Oh, and IsItReal, that CSS Zen Garden page behaves the exact same on Opera 7.5 and FireFox 0.8 (clean install w/o any extensions), although in Opera it adds a scrollbar. Tested on Debian GNU/Linux. Actually, for some reason the scrollwheel function on mouseover doesn't work for me in FireFox, at all. No, there's nothing wrong with my scroll wheel. It just doesn't work.
And Google for LiteraryMoose for quite a few experiments that only Opera 7.2+ can handle (requires a browser that supports XHTML+XML MIME-type). Opera has it's bugs, but they're getting fewer and fewer, and with the UI and the features I get for the relative small cost, both download-wise and money-wise, Opera kicks ass for me.
That's my 2 cents.
I get a large gap in Opera between the bottom of the content and the bottom of the page. That was what I thought isitreal was talking about.

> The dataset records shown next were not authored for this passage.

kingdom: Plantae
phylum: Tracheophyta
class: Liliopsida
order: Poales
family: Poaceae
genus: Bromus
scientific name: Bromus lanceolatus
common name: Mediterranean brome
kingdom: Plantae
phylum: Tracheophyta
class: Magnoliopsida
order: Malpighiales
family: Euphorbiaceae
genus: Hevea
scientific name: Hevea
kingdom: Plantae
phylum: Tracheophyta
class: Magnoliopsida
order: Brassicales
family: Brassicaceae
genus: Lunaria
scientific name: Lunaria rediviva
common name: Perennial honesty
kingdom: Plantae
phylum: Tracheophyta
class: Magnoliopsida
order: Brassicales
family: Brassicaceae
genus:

But I'm used to small things wrong with Opera's rendering. It doesn't have as many problems in that direction - not by a long way - as IE does, but it has a few. That's why I use Mozilla or Firefox to test out my site. I use Opera for browsing. I'll use Lynx to extract information from a site with an unreadable design.
As I said: best for what?
Speaking of Zen Garden, I can see every page in their "library" perfectly with my trusty IE 5.5.
This is rubbish. "Perfectly" means with every detail the author intended. I know for a fact that certain submissions are in a special category that only non-IE browsers are happy with displaying correctly - IE just can't handle the full code in them. To the IE user they cannot see what they're missing. (I recall one where the menu list goes down at an angle to fit the background, but IE can't do that, so it just lists it in a straight line. Others use fixed positioning which does not work in IE.) Do yourself a favour, install Firefox and try these designs again.
Speaking of Zen Garden, I can see every page in their "library" perfectly with my trusty IE 5.5
But have you noticed that the example isitreal pointed out is an entirely different (and much less impressive) design in IE?
They all work, they all have quirks, they all have bugs.
Agreed, I believe in trying out several browsers from time to time and choosing the one that meets my needs the best. It's been FireFox for awhile, was Netscape for a time, and before that IE. The question of which browser is best should always include qualifications as to "best for what?" Obviously interface is completely subjective. Rendering speed will vary. Best standards-compliant rendering engine is a point of fact, but I can't think of another aspect of a browser that is as cut-and-dried as that.
Find one you like and be done with it.
Good idea, only one should always keep up-to-date with what's available and try the new releases. Eventually everything currently available will be out of date.
I do believe that threads like this are a healthy stimulus and should be repeated every couple of months or so. It was a thread just like this one that caused me to begin trying other browsers, which started me on the journey to cross-browser compatibility, which then led to a study and implementation of CSS, standards, validation, and accessibility. The occasional "best browser" thread certainly does no harm, and I'm sure each and every similar thread gets several people to take their job more seriously.